The sustainable indicator of living berries will only come when Geologists recognize that Mars life is unlikely to look like current earth life, carefully reexamine the various abiogenic proposals and recognize that the concretion hypothesis may be unsustainable and that the several small indicators of life, like Henry and Marsman's statistical measurement results, are worthy of testing.
I think I have pointed out a number of inconsistencies in the concretion hypothesis. You don't accept my offerings, and that's fine, but don't reject them only on the basis that they can't be currently substantiated in your view.

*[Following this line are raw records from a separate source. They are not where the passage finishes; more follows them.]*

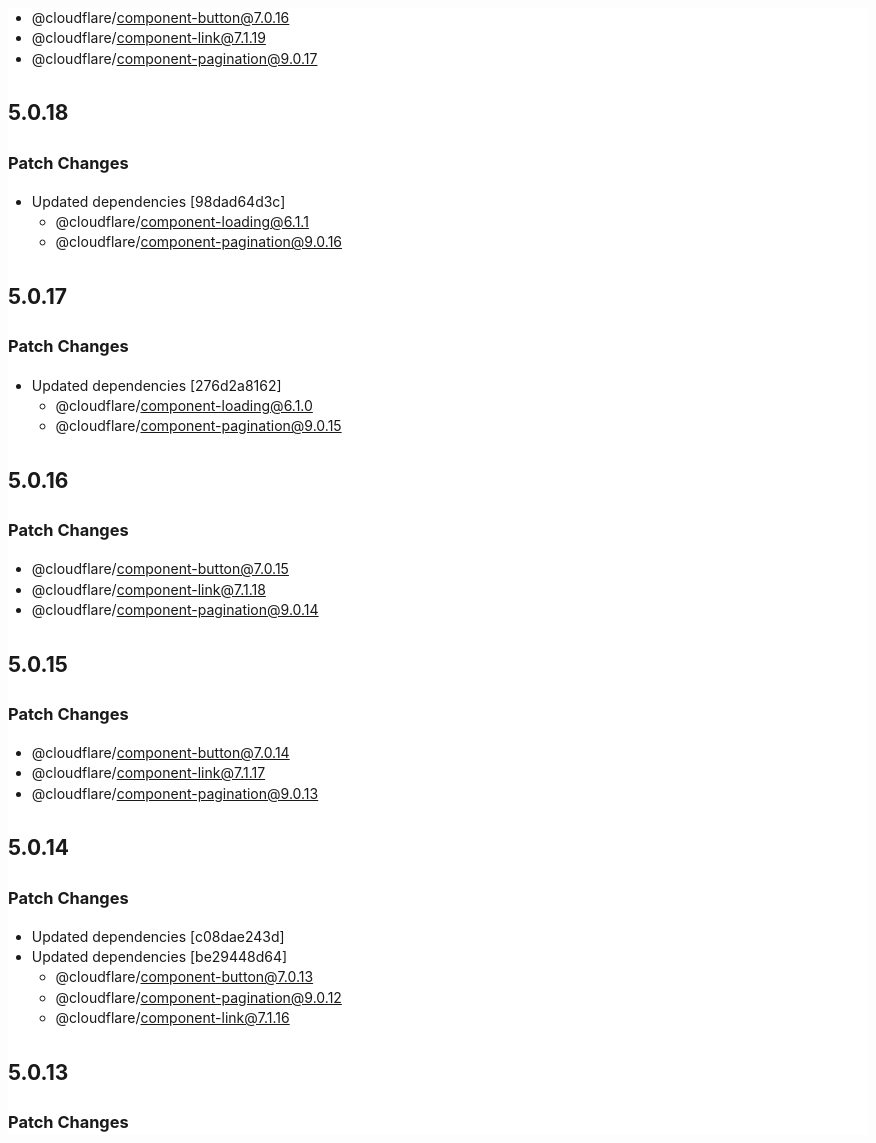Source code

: - @cloudflare/component-button@7.0.16
- @cloudflare/component-link@7.1.19
- @cloudflare/component-pagination@9.0.17

## 5.0.18

### Patch Changes

- Updated dependencies [98dad64d3c]
  - @cloudflare/component-loading@6.1.1
  - @cloudflare/component-pagination@9.0.16

## 5.0.17

### Patch Changes

- Updated dependencies [276d2a8162]
  - @cloudflare/component-loading@6.1.0
  - @cloudflare/component-pagination@9.0.15

## 5.0.16

### Patch Changes

- @cloudflare/component-button@7.0.15
- @cloudflare/component-link@7.1.18
- @cloudflare/component-pagination@9.0.14

## 5.0.15

### Patch Changes

- @cloudflare/component-button@7.0.14
- @cloudflare/component-link@7.1.17
- @cloudflare/component-pagination@9.0.13

## 5.0.14

### Patch Changes

- Updated dependencies [c08dae243d]
- Updated dependencies [be29448d64]
  - @cloudflare/component-button@7.0.13
  - @cloudflare/component-pagination@9.0.12
  - @cloudflare/component-link@7.1.16

## 5.0.13

### Patch Changes
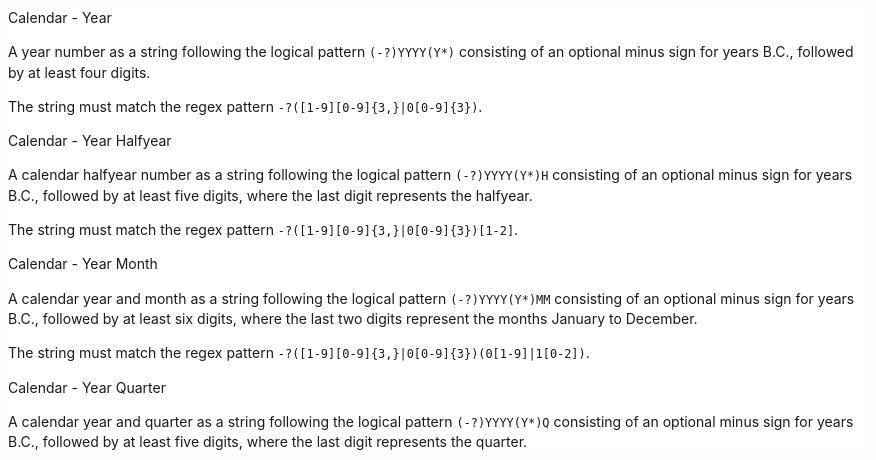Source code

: </td>
</tr>
<tr>
<td valign="top">

Calendar - Year

</td>
<td valign="top">

A year number as a string following the logical pattern `(-?)YYYY(Y*)` consisting of an optional minus sign for years B.C., followed by at least four digits.

The string must match the regex pattern `-?([1-9][0-9]{3,}|0[0-9]{3})`.

</td>
</tr>
<tr>
<td valign="top">

Calendar - Year Halfyear

</td>
<td valign="top">

A calendar halfyear number as a string following the logical pattern `(-?)YYYY(Y*)H` consisting of an optional minus sign for years B.C., followed by at least five digits, where the last digit represents the halfyear.

The string must match the regex pattern `-?([1-9][0-9]{3,}|0[0-9]{3})[1-2]`.

</td>
</tr>
<tr>
<td valign="top">

Calendar - Year Month

</td>
<td valign="top">

A calendar year and month as a string following the logical pattern `(-?)YYYY(Y*)MM` consisting of an optional minus sign for years B.C., followed by at least six digits, where the last two digits represent the months January to December.

The string must match the regex pattern `-?([1-9][0-9]{3,}|0[0-9]{3})(0[1-9]|1[0-2])`.

</td>
</tr>
<tr>
<td valign="top">

Calendar - Year Quarter

</td>
<td valign="top">

A calendar year and quarter as a string following the logical pattern `(-?)YYYY(Y*)Q` consisting of an optional minus sign for years B.C., followed by at least five digits, where the last digit represents the quarter.
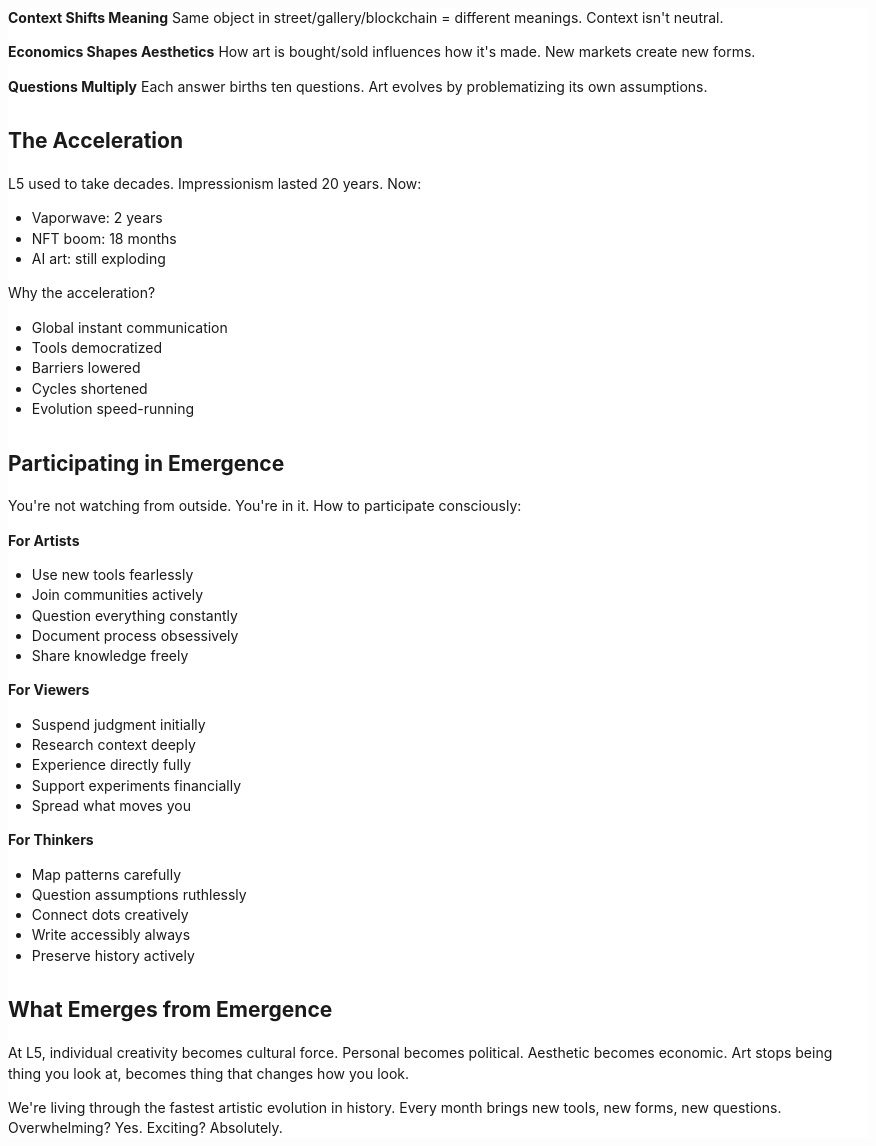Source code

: **Context Shifts Meaning**
Same object in street/gallery/blockchain = different meanings. Context isn't neutral.

**Economics Shapes Aesthetics**
How art is bought/sold influences how it's made. New markets create new forms.

**Questions Multiply**
Each answer births ten questions. Art evolves by problematizing its own assumptions.

## The Acceleration

L5 used to take decades. Impressionism lasted 20 years. Now:
- Vaporwave: 2 years
- NFT boom: 18 months
- AI art: still exploding

Why the acceleration?
- Global instant communication
- Tools democratized
- Barriers lowered
- Cycles shortened
- Evolution speed-running

## Participating in Emergence

You're not watching from outside. You're in it. How to participate consciously:

**For Artists**
- Use new tools fearlessly
- Join communities actively
- Question everything constantly
- Document process obsessively
- Share knowledge freely

**For Viewers**
- Suspend judgment initially
- Research context deeply
- Experience directly fully
- Support experiments financially
- Spread what moves you

**For Thinkers**
- Map patterns carefully
- Question assumptions ruthlessly
- Connect dots creatively
- Write accessibly always
- Preserve history actively

## What Emerges from Emergence

At L5, individual creativity becomes cultural force. Personal becomes political. Aesthetic becomes economic. Art stops being thing you look at, becomes thing that changes how you look.

We're living through the fastest artistic evolution in history. Every month brings new tools, new forms, new questions. Overwhelming? Yes. Exciting? Absolutely.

Many of the tenets of the concretion hypothesis also cannot be substantiated.
You said:;
"But it is disturbing to watch an intelligent poster drift towards the illogical outerdark inhabited by ES and RW"
Thanks for describing me as an "intelligent poster". However, I think that my postings here have been far from illogical. They differ substantially from the default hypothesis but I don't think they are illogical, unless you define logic as being totally within the box of the default hypothesis. I think I have set out a logical framework for a living berry and tried to answer the specific challenges, albiet in a piecemeal fashion. The speculation still needs work. but none of the examples you have brought up invalidates that speculation, IMHO.
None of us can be 100% sure that the concretion hypothesis is correct. I'll try to develop a structured short paper over the next 2 weeks or so to provide "chapter and verse" to the hypothesis of the living blueberries.